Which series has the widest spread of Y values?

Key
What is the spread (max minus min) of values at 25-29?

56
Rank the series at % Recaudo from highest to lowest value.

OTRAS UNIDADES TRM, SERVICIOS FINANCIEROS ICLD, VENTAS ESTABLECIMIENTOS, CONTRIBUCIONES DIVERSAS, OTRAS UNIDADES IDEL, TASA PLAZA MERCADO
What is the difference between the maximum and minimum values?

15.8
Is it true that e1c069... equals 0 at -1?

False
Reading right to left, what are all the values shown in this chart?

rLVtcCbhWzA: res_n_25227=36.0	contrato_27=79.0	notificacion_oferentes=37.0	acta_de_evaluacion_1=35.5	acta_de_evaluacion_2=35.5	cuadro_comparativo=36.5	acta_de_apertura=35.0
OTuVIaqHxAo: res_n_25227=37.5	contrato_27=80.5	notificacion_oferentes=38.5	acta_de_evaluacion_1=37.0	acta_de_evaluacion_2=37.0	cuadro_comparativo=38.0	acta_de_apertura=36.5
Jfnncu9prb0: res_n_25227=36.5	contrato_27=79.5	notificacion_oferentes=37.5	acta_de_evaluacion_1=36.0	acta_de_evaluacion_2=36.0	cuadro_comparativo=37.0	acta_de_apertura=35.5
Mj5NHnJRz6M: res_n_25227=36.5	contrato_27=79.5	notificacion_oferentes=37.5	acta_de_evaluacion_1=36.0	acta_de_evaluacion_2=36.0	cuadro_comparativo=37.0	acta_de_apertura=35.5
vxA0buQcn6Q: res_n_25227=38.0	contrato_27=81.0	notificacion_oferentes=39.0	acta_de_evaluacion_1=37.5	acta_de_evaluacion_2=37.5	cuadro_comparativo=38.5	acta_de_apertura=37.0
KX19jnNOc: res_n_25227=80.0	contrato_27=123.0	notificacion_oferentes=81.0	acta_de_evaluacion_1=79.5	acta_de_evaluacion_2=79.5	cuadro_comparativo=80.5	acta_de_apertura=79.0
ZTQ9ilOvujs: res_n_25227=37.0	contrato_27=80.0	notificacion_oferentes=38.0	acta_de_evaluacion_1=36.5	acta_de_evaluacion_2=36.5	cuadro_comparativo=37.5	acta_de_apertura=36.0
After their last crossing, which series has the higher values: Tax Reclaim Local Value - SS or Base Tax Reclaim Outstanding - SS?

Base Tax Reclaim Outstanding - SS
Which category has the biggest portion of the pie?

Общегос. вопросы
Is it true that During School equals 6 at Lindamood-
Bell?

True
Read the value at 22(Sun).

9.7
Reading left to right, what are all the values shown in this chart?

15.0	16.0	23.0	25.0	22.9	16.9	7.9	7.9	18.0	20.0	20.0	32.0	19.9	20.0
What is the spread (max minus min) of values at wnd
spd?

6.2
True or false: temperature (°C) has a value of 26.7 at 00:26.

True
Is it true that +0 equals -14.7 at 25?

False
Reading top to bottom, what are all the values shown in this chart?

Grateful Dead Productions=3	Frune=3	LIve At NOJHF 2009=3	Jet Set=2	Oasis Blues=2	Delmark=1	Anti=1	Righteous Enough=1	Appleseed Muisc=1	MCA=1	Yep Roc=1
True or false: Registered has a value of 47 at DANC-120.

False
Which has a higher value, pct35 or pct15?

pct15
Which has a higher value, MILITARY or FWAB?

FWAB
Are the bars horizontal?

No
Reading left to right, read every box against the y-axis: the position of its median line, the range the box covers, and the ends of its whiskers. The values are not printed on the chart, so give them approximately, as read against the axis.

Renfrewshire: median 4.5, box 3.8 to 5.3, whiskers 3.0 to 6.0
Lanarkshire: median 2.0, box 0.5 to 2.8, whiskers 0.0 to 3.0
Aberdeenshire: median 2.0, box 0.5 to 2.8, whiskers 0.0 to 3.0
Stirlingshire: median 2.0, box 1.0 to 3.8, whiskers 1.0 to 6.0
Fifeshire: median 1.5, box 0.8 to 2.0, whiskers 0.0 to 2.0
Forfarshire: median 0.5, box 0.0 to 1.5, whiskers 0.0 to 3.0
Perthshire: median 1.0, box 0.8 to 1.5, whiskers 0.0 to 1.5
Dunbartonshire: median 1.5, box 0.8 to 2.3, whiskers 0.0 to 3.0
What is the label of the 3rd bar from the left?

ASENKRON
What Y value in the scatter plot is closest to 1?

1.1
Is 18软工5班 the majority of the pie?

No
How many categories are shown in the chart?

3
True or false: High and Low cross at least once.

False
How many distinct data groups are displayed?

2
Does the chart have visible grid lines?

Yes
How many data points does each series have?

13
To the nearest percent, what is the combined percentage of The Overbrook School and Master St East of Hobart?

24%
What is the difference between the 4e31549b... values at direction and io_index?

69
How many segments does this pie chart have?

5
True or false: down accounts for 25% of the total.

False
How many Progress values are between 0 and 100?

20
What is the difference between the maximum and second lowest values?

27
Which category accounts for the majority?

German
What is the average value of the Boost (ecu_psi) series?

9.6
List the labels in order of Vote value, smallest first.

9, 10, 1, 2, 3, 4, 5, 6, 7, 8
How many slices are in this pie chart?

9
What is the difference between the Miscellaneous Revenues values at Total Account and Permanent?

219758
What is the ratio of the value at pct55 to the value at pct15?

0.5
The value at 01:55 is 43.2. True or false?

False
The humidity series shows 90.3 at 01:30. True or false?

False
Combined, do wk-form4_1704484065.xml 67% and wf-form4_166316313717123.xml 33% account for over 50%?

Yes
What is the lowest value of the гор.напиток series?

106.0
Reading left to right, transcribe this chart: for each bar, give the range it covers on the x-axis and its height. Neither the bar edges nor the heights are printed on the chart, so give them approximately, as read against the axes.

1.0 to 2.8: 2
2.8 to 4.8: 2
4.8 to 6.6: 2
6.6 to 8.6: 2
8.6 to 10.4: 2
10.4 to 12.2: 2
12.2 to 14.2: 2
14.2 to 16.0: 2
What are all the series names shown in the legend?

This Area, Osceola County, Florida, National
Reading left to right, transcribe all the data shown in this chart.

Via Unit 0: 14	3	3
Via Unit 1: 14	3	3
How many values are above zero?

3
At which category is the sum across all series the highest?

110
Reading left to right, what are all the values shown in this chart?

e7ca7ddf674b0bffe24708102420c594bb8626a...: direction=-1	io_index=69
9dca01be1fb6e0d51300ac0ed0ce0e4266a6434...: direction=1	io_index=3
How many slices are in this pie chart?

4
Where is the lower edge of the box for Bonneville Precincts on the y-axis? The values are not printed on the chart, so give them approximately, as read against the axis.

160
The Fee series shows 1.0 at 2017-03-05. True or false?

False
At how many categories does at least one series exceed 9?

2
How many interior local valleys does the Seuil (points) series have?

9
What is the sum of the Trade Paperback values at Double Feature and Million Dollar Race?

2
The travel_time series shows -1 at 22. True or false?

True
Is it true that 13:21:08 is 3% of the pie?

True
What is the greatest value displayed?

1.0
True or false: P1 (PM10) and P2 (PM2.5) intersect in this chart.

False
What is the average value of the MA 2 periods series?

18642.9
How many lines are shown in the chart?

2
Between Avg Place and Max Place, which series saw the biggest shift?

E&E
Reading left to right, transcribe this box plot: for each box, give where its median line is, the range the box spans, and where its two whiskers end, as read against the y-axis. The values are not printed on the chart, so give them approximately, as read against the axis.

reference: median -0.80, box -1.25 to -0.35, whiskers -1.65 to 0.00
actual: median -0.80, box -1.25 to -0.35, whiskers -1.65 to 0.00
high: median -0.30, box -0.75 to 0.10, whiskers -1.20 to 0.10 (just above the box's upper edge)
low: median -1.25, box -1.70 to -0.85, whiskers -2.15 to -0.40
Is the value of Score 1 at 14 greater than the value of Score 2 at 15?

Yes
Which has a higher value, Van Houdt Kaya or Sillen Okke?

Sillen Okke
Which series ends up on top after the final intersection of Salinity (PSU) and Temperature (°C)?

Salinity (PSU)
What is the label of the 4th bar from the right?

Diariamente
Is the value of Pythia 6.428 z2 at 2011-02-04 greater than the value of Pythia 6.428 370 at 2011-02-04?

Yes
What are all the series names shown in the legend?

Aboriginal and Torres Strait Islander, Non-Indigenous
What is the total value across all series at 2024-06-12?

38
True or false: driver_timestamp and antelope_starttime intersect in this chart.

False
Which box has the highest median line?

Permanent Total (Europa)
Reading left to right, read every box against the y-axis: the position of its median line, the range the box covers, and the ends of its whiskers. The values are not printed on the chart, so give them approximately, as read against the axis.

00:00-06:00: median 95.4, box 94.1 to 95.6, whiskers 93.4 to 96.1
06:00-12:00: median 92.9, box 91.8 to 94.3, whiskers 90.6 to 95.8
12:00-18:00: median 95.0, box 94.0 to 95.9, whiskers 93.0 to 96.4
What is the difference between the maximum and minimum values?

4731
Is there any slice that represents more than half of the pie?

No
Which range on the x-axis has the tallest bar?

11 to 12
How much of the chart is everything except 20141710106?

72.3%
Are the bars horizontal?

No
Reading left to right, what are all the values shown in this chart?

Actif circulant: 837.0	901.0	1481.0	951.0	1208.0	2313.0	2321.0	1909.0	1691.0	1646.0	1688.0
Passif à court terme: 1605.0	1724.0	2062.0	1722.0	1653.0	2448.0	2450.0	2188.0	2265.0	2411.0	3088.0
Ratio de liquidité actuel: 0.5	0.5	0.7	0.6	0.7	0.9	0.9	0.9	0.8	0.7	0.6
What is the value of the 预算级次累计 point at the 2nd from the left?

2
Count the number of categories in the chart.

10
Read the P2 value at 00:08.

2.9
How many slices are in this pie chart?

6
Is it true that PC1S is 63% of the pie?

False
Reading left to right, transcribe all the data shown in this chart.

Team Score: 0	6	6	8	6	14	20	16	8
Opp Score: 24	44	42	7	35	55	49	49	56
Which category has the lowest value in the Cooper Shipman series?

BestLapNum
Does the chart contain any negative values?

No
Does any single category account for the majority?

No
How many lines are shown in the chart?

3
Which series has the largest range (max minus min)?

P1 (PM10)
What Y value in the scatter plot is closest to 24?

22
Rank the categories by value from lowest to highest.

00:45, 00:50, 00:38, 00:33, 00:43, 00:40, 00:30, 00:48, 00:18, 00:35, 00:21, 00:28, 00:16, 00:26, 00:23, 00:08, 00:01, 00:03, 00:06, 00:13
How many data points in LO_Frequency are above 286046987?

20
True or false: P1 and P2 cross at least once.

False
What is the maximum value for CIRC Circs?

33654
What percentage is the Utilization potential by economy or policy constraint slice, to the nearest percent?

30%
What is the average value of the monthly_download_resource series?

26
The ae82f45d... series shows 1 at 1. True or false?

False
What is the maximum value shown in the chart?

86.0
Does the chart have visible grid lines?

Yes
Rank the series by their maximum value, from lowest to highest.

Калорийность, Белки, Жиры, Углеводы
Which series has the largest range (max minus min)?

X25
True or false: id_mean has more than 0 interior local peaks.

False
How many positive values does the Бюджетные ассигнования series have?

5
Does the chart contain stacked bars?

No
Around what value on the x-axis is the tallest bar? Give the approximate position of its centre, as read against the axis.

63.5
◆ ◆ ◆ ◆ ◆ ◆ ◆
Could you set down, word for word, the stretch of the records from the line containing "1.0 to 2.8: 2" through the line containing "What is the sum", including both of those lines and nothing else?

Solution:
1.0 to 2.8: 2
2.8 to 4.8: 2
4.8 to 6.6: 2
6.6 to 8.6: 2
8.6 to 10.4: 2
10.4 to 12.2: 2
12.2 to 14.2: 2
14.2 to 16.0: 2
What are all the series names shown in the legend?

This Area, Osceola County, Florida, National
Reading left to right, transcribe all the data shown in this chart.

Via Unit 0: 14	3	3
Via Unit 1: 14	3	3
How many values are above zero?

3
At which category is the sum across all series the highest?

110
Reading left to right, what are all the values shown in this chart?

e7ca7ddf674b0bffe24708102420c594bb8626a...: direction=-1	io_index=69
9dca01be1fb6e0d51300ac0ed0ce0e4266a6434...: direction=1	io_index=3
How many slices are in this pie chart?

4
Where is the lower edge of the box for Bonneville Precincts on the y-axis? The values are not printed on the chart, so give them approximately, as read against the axis.

160
The Fee series shows 1.0 at 2017-03-05. True or false?

False
At how many categories does at least one series exceed 9?

2
How many interior local valleys does the Seuil (points) series have?

9
What is the sum of the Trade Paperback values at Double Feature and Million Dollar Race?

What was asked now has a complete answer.